(RECORDS PROVIDED begins)

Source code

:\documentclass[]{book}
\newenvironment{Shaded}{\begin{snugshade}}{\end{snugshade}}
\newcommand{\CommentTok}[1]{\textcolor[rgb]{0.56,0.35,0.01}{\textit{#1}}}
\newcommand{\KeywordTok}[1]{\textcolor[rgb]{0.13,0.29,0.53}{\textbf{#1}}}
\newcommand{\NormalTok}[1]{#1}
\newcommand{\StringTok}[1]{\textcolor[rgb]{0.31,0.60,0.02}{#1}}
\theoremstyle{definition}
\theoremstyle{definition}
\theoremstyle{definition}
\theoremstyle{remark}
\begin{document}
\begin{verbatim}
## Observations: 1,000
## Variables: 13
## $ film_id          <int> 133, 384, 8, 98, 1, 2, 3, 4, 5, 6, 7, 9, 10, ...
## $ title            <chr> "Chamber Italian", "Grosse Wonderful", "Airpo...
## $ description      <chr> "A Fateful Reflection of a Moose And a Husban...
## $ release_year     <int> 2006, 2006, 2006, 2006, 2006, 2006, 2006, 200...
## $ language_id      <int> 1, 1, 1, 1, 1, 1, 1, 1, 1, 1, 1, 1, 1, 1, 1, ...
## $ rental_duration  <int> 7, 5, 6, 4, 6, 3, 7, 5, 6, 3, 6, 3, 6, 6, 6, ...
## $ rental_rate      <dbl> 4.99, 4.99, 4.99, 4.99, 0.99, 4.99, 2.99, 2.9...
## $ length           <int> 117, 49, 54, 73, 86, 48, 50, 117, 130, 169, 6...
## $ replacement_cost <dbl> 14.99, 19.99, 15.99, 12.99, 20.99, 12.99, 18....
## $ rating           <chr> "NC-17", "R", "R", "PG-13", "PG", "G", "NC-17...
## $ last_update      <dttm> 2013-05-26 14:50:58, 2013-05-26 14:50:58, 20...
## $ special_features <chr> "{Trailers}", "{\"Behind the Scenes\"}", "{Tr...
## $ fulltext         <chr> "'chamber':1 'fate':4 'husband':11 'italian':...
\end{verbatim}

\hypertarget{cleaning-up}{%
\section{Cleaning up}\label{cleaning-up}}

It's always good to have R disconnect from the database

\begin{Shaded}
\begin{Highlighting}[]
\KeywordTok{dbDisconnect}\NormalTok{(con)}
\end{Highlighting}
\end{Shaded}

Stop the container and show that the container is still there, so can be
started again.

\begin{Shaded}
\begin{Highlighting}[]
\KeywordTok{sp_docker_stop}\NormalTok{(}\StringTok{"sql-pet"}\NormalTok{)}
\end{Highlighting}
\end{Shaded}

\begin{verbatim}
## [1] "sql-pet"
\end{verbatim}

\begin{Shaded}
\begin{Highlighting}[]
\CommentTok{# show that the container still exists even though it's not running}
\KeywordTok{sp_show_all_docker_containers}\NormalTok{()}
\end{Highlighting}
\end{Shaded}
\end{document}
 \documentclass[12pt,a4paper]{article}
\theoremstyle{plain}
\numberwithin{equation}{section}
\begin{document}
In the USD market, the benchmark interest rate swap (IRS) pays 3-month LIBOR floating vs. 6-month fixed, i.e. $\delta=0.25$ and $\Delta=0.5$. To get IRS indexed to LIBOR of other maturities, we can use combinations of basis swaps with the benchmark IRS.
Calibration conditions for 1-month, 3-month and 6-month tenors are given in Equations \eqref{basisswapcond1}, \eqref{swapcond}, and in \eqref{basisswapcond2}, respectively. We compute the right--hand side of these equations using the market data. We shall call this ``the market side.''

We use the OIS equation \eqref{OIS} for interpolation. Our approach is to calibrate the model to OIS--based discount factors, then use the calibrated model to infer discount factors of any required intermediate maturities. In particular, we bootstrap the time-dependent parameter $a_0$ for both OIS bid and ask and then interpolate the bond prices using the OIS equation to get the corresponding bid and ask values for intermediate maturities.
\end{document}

(RECORDS PROVIDED ends)

§ EXERCISE AIM
Reproduce the entries above in full, verbatim.

§ SOLUTION TO THE PROBLEM
Source code

:\documentclass[]{book}
\newenvironment{Shaded}{\begin{snugshade}}{\end{snugshade}}
\newcommand{\CommentTok}[1]{\textcolor[rgb]{0.56,0.35,0.01}{\textit{#1}}}
\newcommand{\KeywordTok}[1]{\textcolor[rgb]{0.13,0.29,0.53}{\textbf{#1}}}
\newcommand{\NormalTok}[1]{#1}
\newcommand{\StringTok}[1]{\textcolor[rgb]{0.31,0.60,0.02}{#1}}
\theoremstyle{definition}
\theoremstyle{definition}
\theoremstyle{definition}
\theoremstyle{remark}
\begin{document}
\begin{verbatim}
## Observations: 1,000
## Variables: 13
## $ film_id          <int> 133, 384, 8, 98, 1, 2, 3, 4, 5, 6, 7, 9, 10, ...
## $ title            <chr> "Chamber Italian", "Grosse Wonderful", "Airpo...
## $ description      <chr> "A Fateful Reflection of a Moose And a Husban...
## $ release_year     <int> 2006, 2006, 2006, 2006, 2006, 2006, 2006, 200...
## $ language_id      <int> 1, 1, 1, 1, 1, 1, 1, 1, 1, 1, 1, 1, 1, 1, 1, ...
## $ rental_duration  <int> 7, 5, 6, 4, 6, 3, 7, 5, 6, 3, 6, 3, 6, 6, 6, ...
## $ rental_rate      <dbl> 4.99, 4.99, 4.99, 4.99, 0.99, 4.99, 2.99, 2.9...
## $ length           <int> 117, 49, 54, 73, 86, 48, 50, 117, 130, 169, 6...
## $ replacement_cost <dbl> 14.99, 19.99, 15.99, 12.99, 20.99, 12.99, 18....
## $ rating           <chr> "NC-17", "R", "R", "PG-13", "PG", "G", "NC-17...
## $ last_update      <dttm> 2013-05-26 14:50:58, 2013-05-26 14:50:58, 20...
## $ special_features <chr> "{Trailers}", "{\"Behind the Scenes\"}", "{Tr...
## $ fulltext         <chr> "'chamber':1 'fate':4 'husband':11 'italian':...
\end{verbatim}

\hypertarget{cleaning-up}{%
\section{Cleaning up}\label{cleaning-up}}

It's always good to have R disconnect from the database

\begin{Shaded}
\begin{Highlighting}[]
\KeywordTok{dbDisconnect}\NormalTok{(con)}
\end{Highlighting}
\end{Shaded}

Stop the container and show that the container is still there, so can be
started again.

\begin{Shaded}
\begin{Highlighting}[]
\KeywordTok{sp_docker_stop}\NormalTok{(}\StringTok{"sql-pet"}\NormalTok{)}
\end{Highlighting}
\end{Shaded}

\begin{verbatim}
## [1] "sql-pet"
\end{verbatim}

\begin{Shaded}
\begin{Highlighting}[]
\CommentTok{# show that the container still exists even though it's not running}
\KeywordTok{sp_show_all_docker_containers}\NormalTok{()}
\end{Highlighting}
\end{Shaded}
\end{document}
 \documentclass[12pt,a4paper]{article}
\theoremstyle{plain}
\numberwithin{equation}{section}
\begin{document}
In the USD market, the benchmark interest rate swap (IRS) pays 3-month LIBOR floating vs. 6-month fixed, i.e. $\delta=0.25$ and $\Delta=0.5$. To get IRS indexed to LIBOR of other maturities, we can use combinations of basis swaps with the benchmark IRS.
Calibration conditions for 1-month, 3-month and 6-month tenors are given in Equations \eqref{basisswapcond1}, \eqref{swapcond}, and in \eqref{basisswapcond2}, respectively. We compute the right--hand side of these equations using the market data. We shall call this ``the market side.''

We use the OIS equation \eqref{OIS} for interpolation. Our approach is to calibrate the model to OIS--based discount factors, then use the calibrated model to infer discount factors of any required intermediate maturities. In particular, we bootstrap the time-dependent parameter $a_0$ for both OIS bid and ask and then interpolate the bond prices using the OIS equation to get the corresponding bid and ask values for intermediate maturities.
\end{document}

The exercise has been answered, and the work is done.